Rog podias enviar esta prova(relato) para os mass media, e referenciar que o fenomono que aconteceu foi devido ás alterações climaticas.
 Bom artigo para referenciar que sempre existiu tornados e vão acontecer em Portugal.


----------



## Rog (6 Out 2008 às 18:04)

*Re: Meteorologia no séc. XIX*

O registo mais antigo que consegui encontrar sobre observações meteorologicas na Madeira:
Observações de 1826.. já com 182 anos


----------



## Rog (9 Out 2008 às 00:01)

*Re: Meteorologia no séc. XIX*

Até previsões a médio prazo já se faziam em 1927... e sem modelos!


----------



## nimboestrato (9 Out 2008 às 05:41)

*Re: Meteorologia no séc. XIX*



Rog disse:


> Até previsões a médio prazo já se faziam em 1927... e sem modelos!



Grande recolha Rog.Bravo!
Este documento é um monumento.
As coisas que vais desencantar.
E já agora, 
quantos "DOUTORES  BROWNS" ainda surgem na nossa praça,  ainda que, com todos os modelos ?


----------



## Vince (9 Out 2008 às 10:17)

Mais um excelente achado Rog 

Deixo também uma carta sinóptica alemã  que encontrei na wikipedia dos dias 9 e 10 de Dezembro de 1887.

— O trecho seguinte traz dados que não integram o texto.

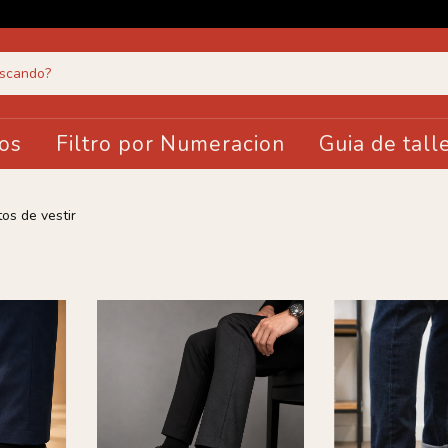
os
Filtro por Numeracion
Guia de tall
os de vestir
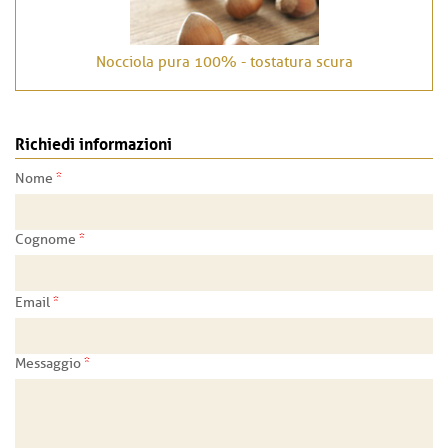
Nocciola pura 100% - tostatura scura
Richiedi informazioni
*
Nome
*
Cognome
*
Email
*
Messaggio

*Weather map of Europe, 10 December 1887*




http://en.wikipedia.org/wiki/Weather_forecasting



> For millennia people have tried to forecast the weather. In 650 BC, the Babylonians predicted the weather from cloud patterns as well as astrology.[1] In about 340 BC, Aristotle described weather patterns in Meteorologica. Chinese weather prediction lore extends at least as far back as 300 BC.[2]
> 
> Ancient weather forecasting methods usually relied on observed patterns of events, also termed pattern recognition. For example, it might be observed that if the sunset was particularly red, the following day often brought fair weather. This experience accumulated over the generations to produce weather lore. However, not all of these predictions prove reliable, and many of them have since been found not to stand up to rigorous statistical testing.[3]
> 
> ...


----------



## Rog (9 Out 2008 às 11:41)

Interessantes essas cartas Vince! 
Com uma apresentação tão bem feita que parece saída de um computador...


----------



## L.corga (7 Nov 2008 às 15:08)

boas pessoal..

gostaria de saber se alguem me pode dar umas dicas onde encontrar os dados meteorologicos dos ultimos 30 anos, toda a informação que encontro é paga!


----------



## AnDré (7 Nov 2008 às 15:30)

L.corga disse:


> boas pessoal..
> 
> gostaria de saber se alguem me pode dar umas dicas onde encontrar os dados meteorologicos dos ultimos 30 anos, toda a informação que encontro é paga!



Que tipo de informação? 

O IM, na sua página, têm as normais climatológicas para algumas cidades: Beja, Bragança, Coimbra, V.R.S. António, Lisboa, Portalegre, Porto, Angra do Heroísmo e Porto Santo. As normais são referentes ao período 1971-2000.
Não são os últimos 30 anos, mas é a série de 30 anos mais recente que temos.
Vai a "O clima", "Normais Climatológicas".
É necessário um registo, mas é fácil e gratuíto

Se procuras dados diários, tens, por exemplo, a Ogimet, mas só tem dados de 2000 para a frente.

Se pretenderes cartas meteorológicas, isso encontrarás mais facilmente e de forma gratuita.


----------